# Wanting to wet test an HB Pro...



## Baydreamer35 (Oct 17, 2014)

DeepSouthFly said:


> Could be a long shot but anybody in AL or in the panhandle on here running a Professional? Looking at maybe getting one but I want to wet test one before I even think about buying it. Any help would be appreciated.
> 
> Thanks


I think these guys in mobile have a Gordon which I think is pretty similar.
http://gulfcoastflyfishingschool.com/


----------



## sjrobin (Jul 13, 2015)

The HB region rep or other owner should be able to help set up a water test in your area.


----------



## Baydreamer35 (Oct 17, 2014)

Hookemdano in Ocean Springs has a 17.8 Gordon. Im sure he'd take you for a spin.


----------



## hookemdano (Feb 9, 2007)

Hull changed in 05. So the waterman is the same as 04 and older hull. More rocker and less vee than new style. And yes, I would take for a spin.


----------



## EvanHammer (Aug 14, 2015)

hookemdano said:


> Hull changed in 05. So the waterman is the same as 04 and older hull. More rocker and less vee than new style. And yes, I would take for a spin.

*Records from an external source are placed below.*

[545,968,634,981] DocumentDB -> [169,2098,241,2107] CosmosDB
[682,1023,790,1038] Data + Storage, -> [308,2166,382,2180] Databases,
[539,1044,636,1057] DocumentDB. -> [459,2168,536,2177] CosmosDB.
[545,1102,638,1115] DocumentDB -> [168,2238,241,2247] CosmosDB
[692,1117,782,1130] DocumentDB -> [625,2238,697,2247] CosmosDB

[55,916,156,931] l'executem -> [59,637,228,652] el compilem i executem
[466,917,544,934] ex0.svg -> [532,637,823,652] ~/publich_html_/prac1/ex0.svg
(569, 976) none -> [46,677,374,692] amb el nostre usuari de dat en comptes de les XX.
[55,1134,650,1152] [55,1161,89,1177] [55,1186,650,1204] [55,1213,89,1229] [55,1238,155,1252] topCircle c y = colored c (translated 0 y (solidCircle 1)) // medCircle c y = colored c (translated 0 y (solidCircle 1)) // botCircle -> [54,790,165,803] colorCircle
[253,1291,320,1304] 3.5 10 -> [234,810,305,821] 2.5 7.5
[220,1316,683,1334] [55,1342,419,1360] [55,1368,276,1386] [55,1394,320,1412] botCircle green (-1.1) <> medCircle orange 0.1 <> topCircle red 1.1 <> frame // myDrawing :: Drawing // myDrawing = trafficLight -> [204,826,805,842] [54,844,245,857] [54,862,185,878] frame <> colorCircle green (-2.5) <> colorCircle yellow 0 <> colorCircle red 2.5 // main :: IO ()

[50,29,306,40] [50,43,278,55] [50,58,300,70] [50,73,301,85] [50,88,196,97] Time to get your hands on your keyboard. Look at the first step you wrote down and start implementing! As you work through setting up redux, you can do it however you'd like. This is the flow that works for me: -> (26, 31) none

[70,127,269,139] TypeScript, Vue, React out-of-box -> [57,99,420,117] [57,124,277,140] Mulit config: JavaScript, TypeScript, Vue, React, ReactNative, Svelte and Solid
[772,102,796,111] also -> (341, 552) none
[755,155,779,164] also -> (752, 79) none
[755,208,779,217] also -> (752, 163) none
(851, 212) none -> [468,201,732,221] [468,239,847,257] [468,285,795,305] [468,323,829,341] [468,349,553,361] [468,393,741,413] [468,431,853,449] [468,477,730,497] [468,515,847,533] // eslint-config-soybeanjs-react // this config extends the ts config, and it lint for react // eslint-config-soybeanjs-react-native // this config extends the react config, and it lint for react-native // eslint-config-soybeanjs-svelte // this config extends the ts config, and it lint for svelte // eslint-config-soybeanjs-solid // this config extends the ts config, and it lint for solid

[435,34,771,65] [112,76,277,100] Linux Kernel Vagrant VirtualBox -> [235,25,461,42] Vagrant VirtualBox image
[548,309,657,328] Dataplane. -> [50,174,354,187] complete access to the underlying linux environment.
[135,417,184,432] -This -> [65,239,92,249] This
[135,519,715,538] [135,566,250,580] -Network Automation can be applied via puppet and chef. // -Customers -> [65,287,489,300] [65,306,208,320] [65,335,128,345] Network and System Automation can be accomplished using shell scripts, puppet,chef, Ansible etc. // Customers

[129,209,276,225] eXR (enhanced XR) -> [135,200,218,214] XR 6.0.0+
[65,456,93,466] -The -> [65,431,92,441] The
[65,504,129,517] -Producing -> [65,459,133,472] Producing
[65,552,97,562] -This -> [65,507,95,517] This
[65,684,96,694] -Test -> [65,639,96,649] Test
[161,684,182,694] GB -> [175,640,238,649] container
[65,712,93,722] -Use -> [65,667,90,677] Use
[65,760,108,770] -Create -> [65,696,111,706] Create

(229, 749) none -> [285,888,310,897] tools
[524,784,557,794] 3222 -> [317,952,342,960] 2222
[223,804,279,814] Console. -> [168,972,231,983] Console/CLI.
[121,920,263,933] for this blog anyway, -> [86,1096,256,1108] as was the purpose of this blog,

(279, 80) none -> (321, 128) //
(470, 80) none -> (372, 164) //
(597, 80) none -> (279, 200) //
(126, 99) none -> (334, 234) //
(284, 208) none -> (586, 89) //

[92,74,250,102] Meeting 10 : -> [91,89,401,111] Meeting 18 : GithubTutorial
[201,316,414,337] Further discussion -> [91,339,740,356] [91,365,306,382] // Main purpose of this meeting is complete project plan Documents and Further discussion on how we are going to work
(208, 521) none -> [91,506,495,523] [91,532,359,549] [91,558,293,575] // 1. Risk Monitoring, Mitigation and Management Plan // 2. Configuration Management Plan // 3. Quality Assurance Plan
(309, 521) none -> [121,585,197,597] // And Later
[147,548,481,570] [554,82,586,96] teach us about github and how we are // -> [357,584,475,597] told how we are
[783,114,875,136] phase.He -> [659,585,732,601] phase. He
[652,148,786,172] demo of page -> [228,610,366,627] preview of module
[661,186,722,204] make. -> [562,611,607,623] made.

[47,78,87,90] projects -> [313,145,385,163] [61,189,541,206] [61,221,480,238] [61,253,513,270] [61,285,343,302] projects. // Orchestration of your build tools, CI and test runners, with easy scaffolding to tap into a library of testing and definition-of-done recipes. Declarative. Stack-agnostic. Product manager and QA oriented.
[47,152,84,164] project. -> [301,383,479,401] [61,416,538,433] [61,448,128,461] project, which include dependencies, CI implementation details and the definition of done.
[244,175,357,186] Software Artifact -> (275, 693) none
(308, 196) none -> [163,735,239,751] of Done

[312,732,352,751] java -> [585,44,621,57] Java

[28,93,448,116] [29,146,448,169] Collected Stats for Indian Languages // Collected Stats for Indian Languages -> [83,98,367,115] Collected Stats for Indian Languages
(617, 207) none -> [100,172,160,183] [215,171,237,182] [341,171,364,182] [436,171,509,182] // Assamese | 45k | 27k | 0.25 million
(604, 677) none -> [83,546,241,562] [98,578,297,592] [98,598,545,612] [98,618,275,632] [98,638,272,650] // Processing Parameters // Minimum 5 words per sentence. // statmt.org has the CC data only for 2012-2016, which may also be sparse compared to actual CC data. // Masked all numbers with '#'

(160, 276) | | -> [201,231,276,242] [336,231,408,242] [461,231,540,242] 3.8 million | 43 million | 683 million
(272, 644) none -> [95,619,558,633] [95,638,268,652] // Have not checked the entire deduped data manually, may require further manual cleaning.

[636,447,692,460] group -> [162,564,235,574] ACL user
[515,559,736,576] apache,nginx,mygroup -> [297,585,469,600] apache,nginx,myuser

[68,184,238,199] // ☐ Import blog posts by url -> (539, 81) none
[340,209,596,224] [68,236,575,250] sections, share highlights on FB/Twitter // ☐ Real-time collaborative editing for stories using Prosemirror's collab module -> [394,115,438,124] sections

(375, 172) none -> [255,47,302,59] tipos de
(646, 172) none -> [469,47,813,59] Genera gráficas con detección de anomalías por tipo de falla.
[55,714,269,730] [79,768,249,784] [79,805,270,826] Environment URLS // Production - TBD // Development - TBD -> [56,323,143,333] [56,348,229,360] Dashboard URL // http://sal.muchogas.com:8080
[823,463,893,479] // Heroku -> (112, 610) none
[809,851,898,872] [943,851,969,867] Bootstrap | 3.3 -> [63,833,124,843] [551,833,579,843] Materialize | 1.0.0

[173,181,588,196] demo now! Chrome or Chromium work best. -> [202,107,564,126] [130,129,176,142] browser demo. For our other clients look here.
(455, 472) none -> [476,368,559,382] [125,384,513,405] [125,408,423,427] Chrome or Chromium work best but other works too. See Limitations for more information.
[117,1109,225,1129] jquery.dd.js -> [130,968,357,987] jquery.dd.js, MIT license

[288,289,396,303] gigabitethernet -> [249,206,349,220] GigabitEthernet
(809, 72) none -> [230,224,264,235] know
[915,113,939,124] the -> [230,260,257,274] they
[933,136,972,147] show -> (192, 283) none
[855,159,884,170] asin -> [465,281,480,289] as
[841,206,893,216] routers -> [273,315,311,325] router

Will you take me for a spin?


----------



## DeepSouthFly (Sep 7, 2016)

hookemdano said:


> Hull changed in 05. So the waterman is the same as 04 and older hull. More rocker and less vee than new style. And yes, I would take for a spin.


Where are you located?


----------



## hookemdano (Feb 9, 2007)

Ocean Springs, MS


----------